START Text section
To generate surround sound, sound may be recorded and encoded in a number of discrete channels. When played back, the encoded channels may be decoded into multiple channels for playback. Sometimes, the number of recorded channels and playback channels may be equal, or the decoding may convert the recorded channels into a different number of playback channels. The playback channels may correspond to a particular number of speakers in a speaker arrangement. For example, one common surround sound audio format is denoted as "5.1" audio. This system may include five playback channels which may be (though not necessarily) played through five speakers - a center channel, left and right front channels, and left and right rear channels. The "point one" denotes a low frequency effects (LFE) or bass channel, such as may be supplied by a subwoofer. Other common formats provide for additional channels and/or speakers in the

arrangement, such as 6.1 and 7.1 audio. With such multichannel arrangements, sound may be channeled to the various speakers in a manner that simulates a 3D sound environment. In addition, sound signal processing may be employed to simulate 3D sound even with fewer speakers than playback channels, which is commonly referred to as "virtual surround sound".

For a portable electronic device, 3D sound reproduction has been attempted in a variety of means. For example, the device may be connected to an external speaker system, such as a 5.1 speaker system, that is configured for surround sound or other 3D or multichannel sound reproduction. An external speaker system, however, limits the portability of the device during audiovisual playback. To maintain portability, improved earphones and headsets have been developed that mimic a 3D sound environment while using only the left and right ear speakers of the earphones or headset. Such enhanced earphones and headsets may provide a virtual surround sound environment to enhance the audio features of the content without the need for the numerous speakers employed in an external speaker surround sound system.

External speaker systems, or 3D-enhanced portable earphones and headsets, often prove sufficient when the audiovisual content has been professionally generated or otherwise generated in a sophisticated manner. Content creators typically generate 3D audio by recording multiple audio channels, which may be recorded by employing multiple microphones at the time the content is created. By properly positioning the microphones, directional audio components may be encoded into the recorded audio channels. Additional processing may be employed to enhance the channeling of the multichannel recording. The audio may be encoded into one of the common multichannel formats, such as 5.1 , 6.1, etc. The directional audio components may then be reproduced during playback provided the player has the appropriate decoding capabilities, and the speaker system (speakers, earphones, headset, etc.) has a corresponding 3D/multichannel surround sound or virtual surround sound reproduction capability.
END Text section
START Dataset extract
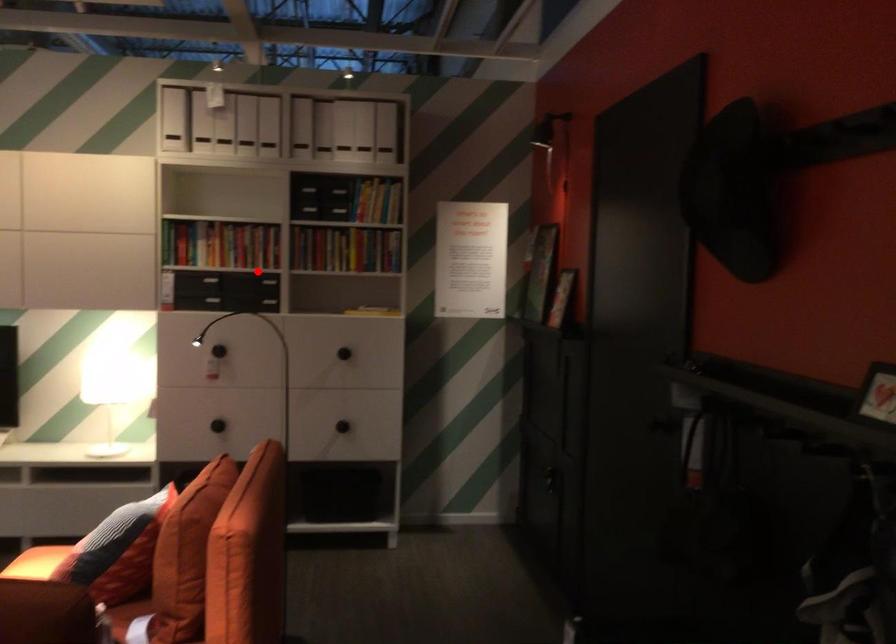
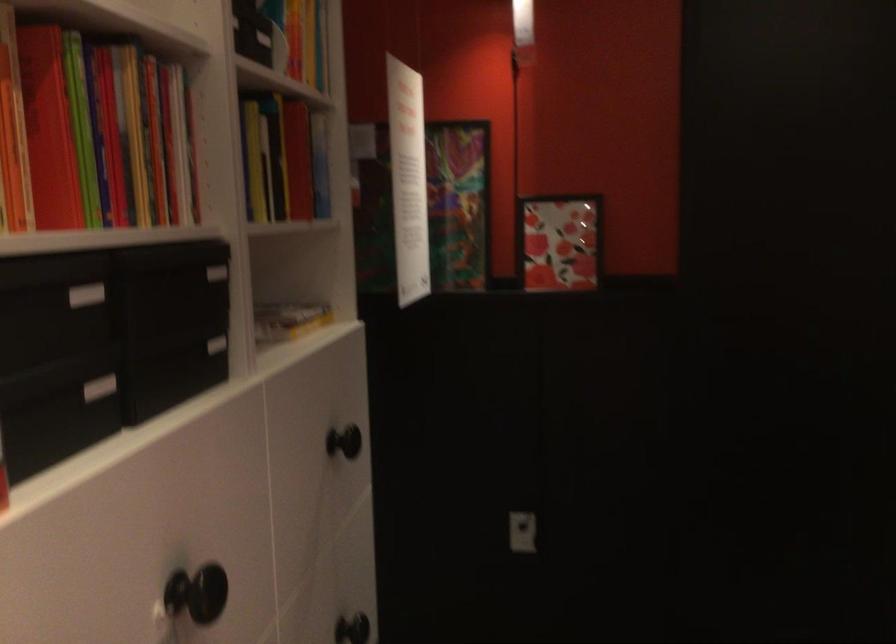
In the second image, find the point that corresponds to the highlighted location in the first image.

(216, 272)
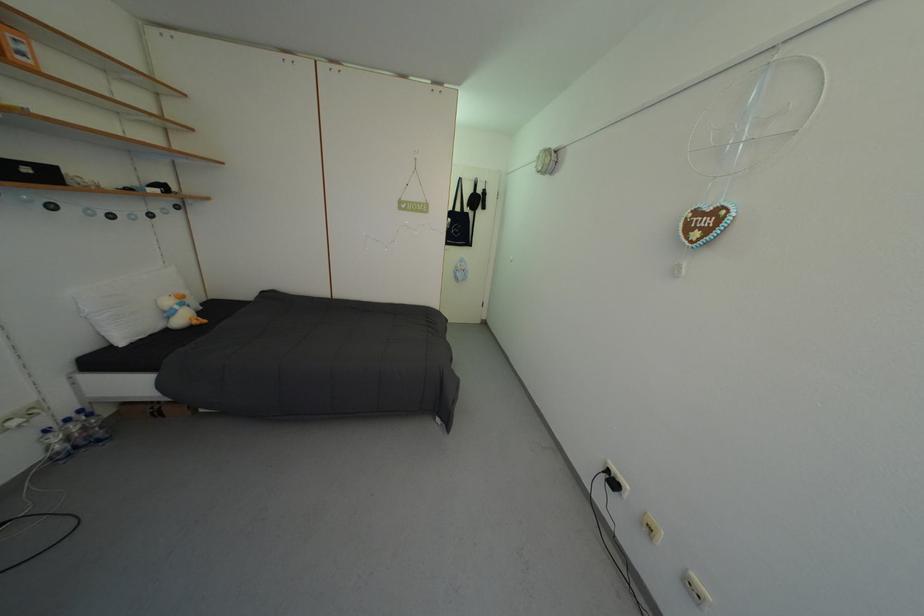
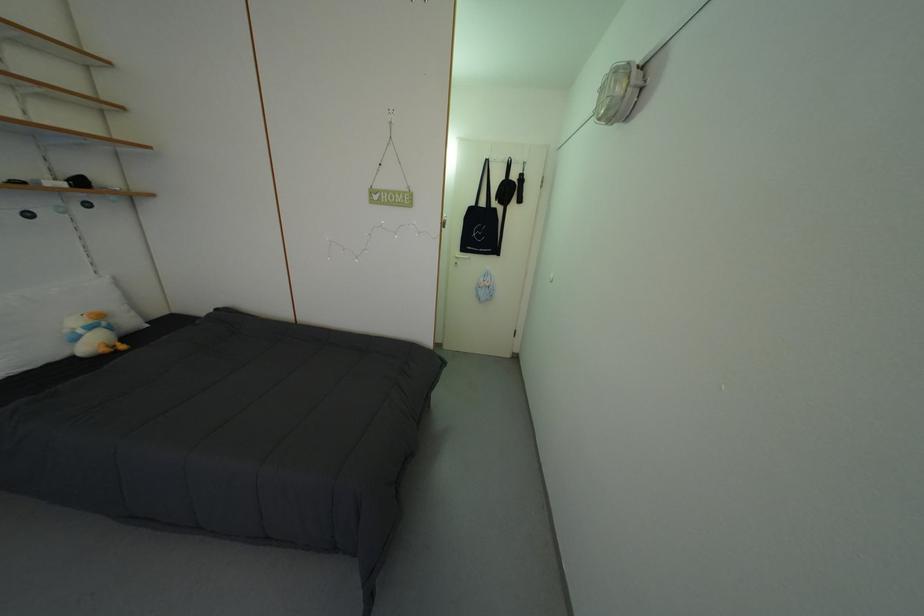
Looking at this image, in a continuous first-person perspective shot, in which direction is the camera moving?

The cameraman walked toward right, forward.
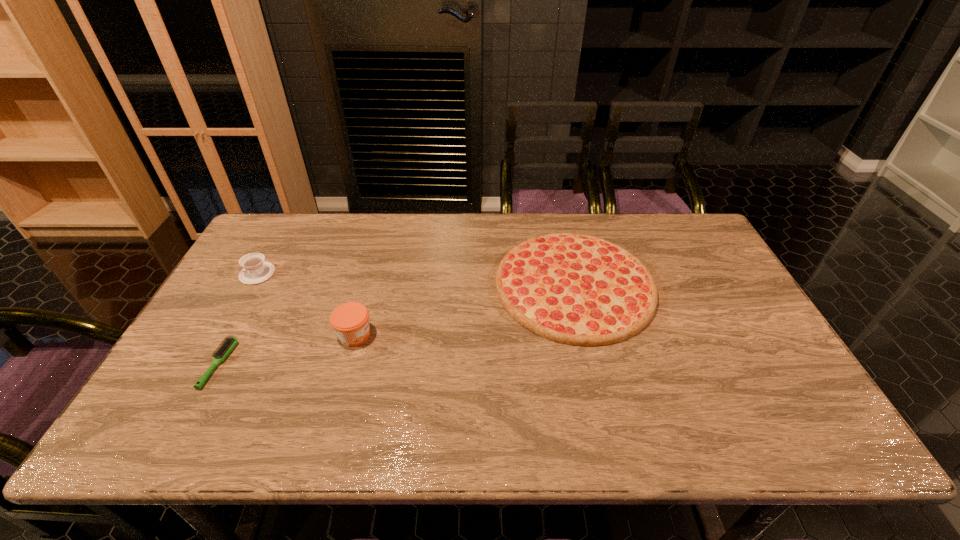
This screenshot has height=540, width=960. Find the location of `vacant position in the image that satisfies the following two spatial constraints: 1. on the handle side of the teacup; 2. on the right side of the shortest object`. vacant position in the image that satisfies the following two spatial constraints: 1. on the handle side of the teacup; 2. on the right side of the shortest object is located at coordinates (206, 364).

This screenshot has width=960, height=540. Find the location of `vacant region that satisfies the following two spatial constraints: 1. on the handle side of the second tallest object; 2. on the right side of the hairbrush`. vacant region that satisfies the following two spatial constraints: 1. on the handle side of the second tallest object; 2. on the right side of the hairbrush is located at coordinates (206, 364).

The height and width of the screenshot is (540, 960). I want to click on vacant space that satisfies the following two spatial constraints: 1. on the handle side of the third shortest object; 2. on the back side of the rightmost object, so click(251, 285).

Where is `vacant region that satisfies the following two spatial constraints: 1. on the handle side of the hairbrush; 2. on the left side of the third shortest object`? vacant region that satisfies the following two spatial constraints: 1. on the handle side of the hairbrush; 2. on the left side of the third shortest object is located at coordinates (206, 364).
END Dataset extract
- _Exercise requirements_
1. According to the surround sound text, why were improved earphones and headsets developed for portable electronic devices? Answer in one to three sentences.
2. Echo the part of the saved data entries listing that runs from its start through the line containing "The cameraman walked toward right, forward.", including both ends. Omit the pictures.
The surround sound text and the listing have no connection to each other.

- _Answers in order_
1. An external speaker system, such as a 5.1 setup, limits the portability of the device during audiovisual playback. Improved earphones and headsets were developed to keep the device portable while still mimicking a 3D sound environment using only the left and right ear speakers.

2.
In the second image, find the point that corresponds to the highlighted location in the first image.

(216, 272)
Looking at this image, in a continuous first-person perspective shot, in which direction is the camera moving?

The cameraman walked toward right, forward.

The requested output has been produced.